Indeed, nobody in the episode suggests the Romulans would "lack warp drives", let alone "fail to possess the secret of warp drives". The only thing stated, with some conviction, is that the individual ship they are facing has "simple impulse power" that puts it at a speed disadvantage.
And even that boisterous statement may be in error. Scotty is out of his depth trying to judge this invisible alien ship by what she has
not done so far. Essentially, he's an idiot, guilty of a basic logical fallacy: not having seen a "complex warp" powerplant in action so far is no basis for denying its presence. But experts often are. And there's little point in calling him for his error when the Romulans do go to warp... Especially as they still obviously can't outrun our heroes.
Context is King ...
What Spock considers "primitive" from his perspective 100 years after the fact and what we consider "primitive" from ours 100 years before the fact, are obviously going to be completely different.

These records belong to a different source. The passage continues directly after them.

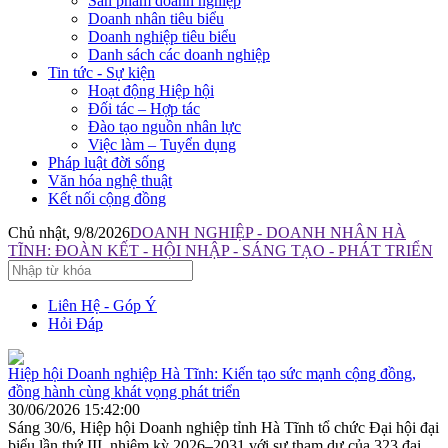
Sản phẩm doanh nghiệp
Doanh nhân tiêu biểu
Doanh nghiệp tiêu biểu
Danh sách các doanh nghiệp
Tin tức - Sự kiện
Hoạt động Hiệp hội
Đối tác – Hợp tác
Đào tạo nguồn nhân lực
Việc làm – Tuyển dụng
Pháp luật đời sống
Văn hóa nghệ thuật
Kết nối cộng đồng
Chủ nhật, 9/8/2026
DOANH NGHIỆP - DOANH NHÂN HÀ
TĨNH: ĐOÀN KẾT - HỘI NHẬP - SÁNG TẠO - PHÁT TRIỂN
Liên Hệ - Góp Ý
Hỏi Đáp
Hiệp hội Doanh nghiệp Hà Tĩnh: Kiến tạo sức mạnh cộng đồng,
đồng hành cùng khát vọng phát triển
30/06/2026 15:42:00
Sáng 30/6, Hiệp hội Doanh nghiệp tỉnh Hà Tĩnh tổ chức Đại hội đại
biểu lần thứ III, nhiệm kỳ 2026–2031 với sự tham dự của 323 đại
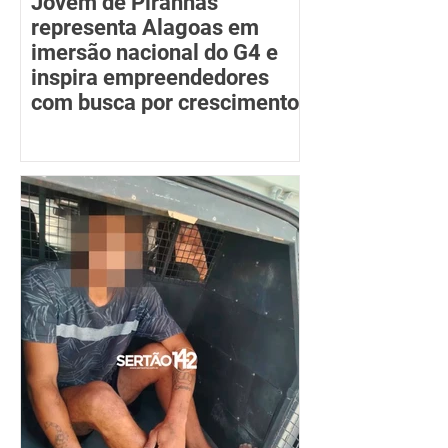
Jovem de Piranhas
representa Alagoas em
imersão nacional do G4 e
inspira empreendedores
com busca por crescimento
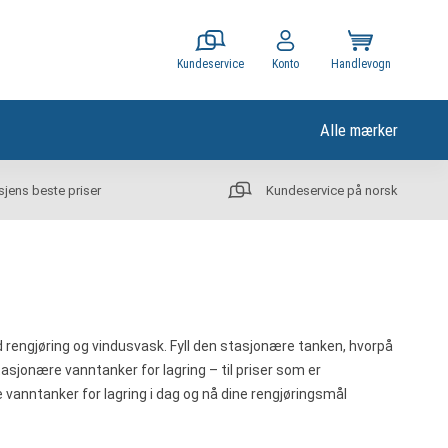
Kundeservice
Konto
Handlevogn
Alle mærker
sjens beste priser
Kundeservice på norsk
d rengjøring og vindusvask. Fyll den stasjonære tanken, hvorpå
asjonære vanntanker for lagring – til priser som er
 vanntanker for lagring i dag og nå dine rengjøringsmål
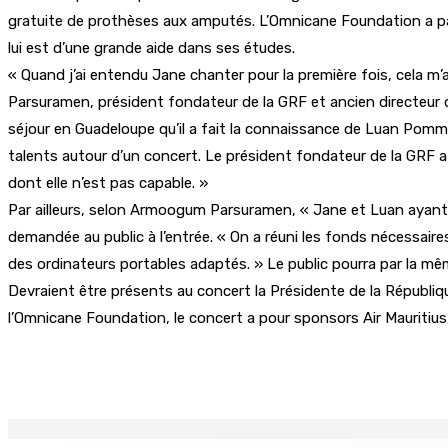
gratuite de prothèses aux amputés. L’Omnicane Foundation a par 
lui est d’une grande aide dans ses études.
« Quand j’ai entendu Jane chanter pour la première fois, cela m’a
Parsuramen, président fondateur de la GRF et ancien directeur d
séjour en Guadeloupe qu’il a fait la connaissance de Luan Pommier.
talents autour d’un concert. Le président fondateur de la GRF 
dont elle n’est pas capable. »
Par ailleurs, selon Armoogum Parsuramen, « Jane et Luan ayant 
demandée au public à l’entrée. « On a réuni les fonds nécessaires 
des ordinateurs portables adaptés. » Le public pourra par la m
Devraient être présents au concert la Présidente de la Républiq
l’Omnicane Foundation, le concert a pour sponsors Air Mauritius
Partager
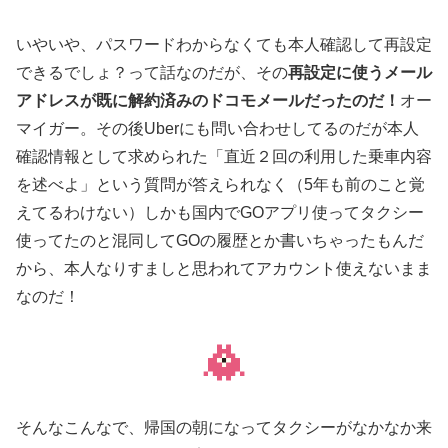
いやいや、パスワードわからなくても本人確認して再設定
できるでしょ？って話なのだが、その
再設定に使うメール
アドレスが既に解約済みのドコモメールだったのだ！
オー
マイガー。その後Uberにも問い合わせしてるのだが本人
確認情報として求められた「直近２回の利用した乗車内容
を述べよ」という質問が答えられなく（5年も前のこと覚
えてるわけない）しかも国内でGOアプリ使ってタクシー
使ってたのと混同してGOの履歴とか書いちゃったもんだ
から、本人なりすましと思われてアカウント使えないまま
なのだ！
そんなこんなで、帰国の朝になってタクシーがなかなか来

This. The 1960s or the 2000s don't feature in it at all. Trying to evoke them is what creates the perception of inconsistency.
We can't tell what is primitive and what is not out of a pool of technology in which
everything is futuristic to us. Spock may consider virtual reality controls hopelessly antiquated as a concept, say; even for Archer, those might be something from the dark ages. We have to trust our heroes on this, plain and simple. And Spock is specifically using a qualifier to denote the differences between "then" and "now", essentially telling us that "then" was the same as "now", only more primitive. This works fine with ENT as "then" and TOS as "now",
exactly because the two are the same: Archer's phasers, engines and sensors are the same, only more primitive.
The two issues here are different altogether:
1) Is invisibility really "theoretical" as late as the 2260s?
2) Could Archer's space navy really not take prisoners of war?
The first issue is merely a source of embarrassment for the writer of "BoT": no space hero worth the title should be unfamiliar with invisibility devices, no two ways about it. The second is a continuity issue for real: the writers of ENT failed to create circumstances that would make it
technologically impossible to take prisoners, Romulan or other.
Of course, ENT along with the rest of Trek offers plenty of reason for Romulan prisoners being difficult to take: the trigger-happiness with the self-destruct systems, the Romulan fondness for proxy fighting with drones and slave races and illusions, and even the underlying need for this secrecy. It's just that this isn't technological as such. But Spock says the prisoners were not taken because the fighting did not allow for mercy - and any number of fundamentally technological limitations could amount to this in ENT style combat. Indeed, the only prisoner-capturing device available to Archer's navy, the transporter, could be utterly negated the first moment the Romulans turn on their shields; Starfleet would probably need decades to come up with tactics that make transporters valid again. And all the better if they do, because then Spock's claim that the capturing troubles were in the past is true again.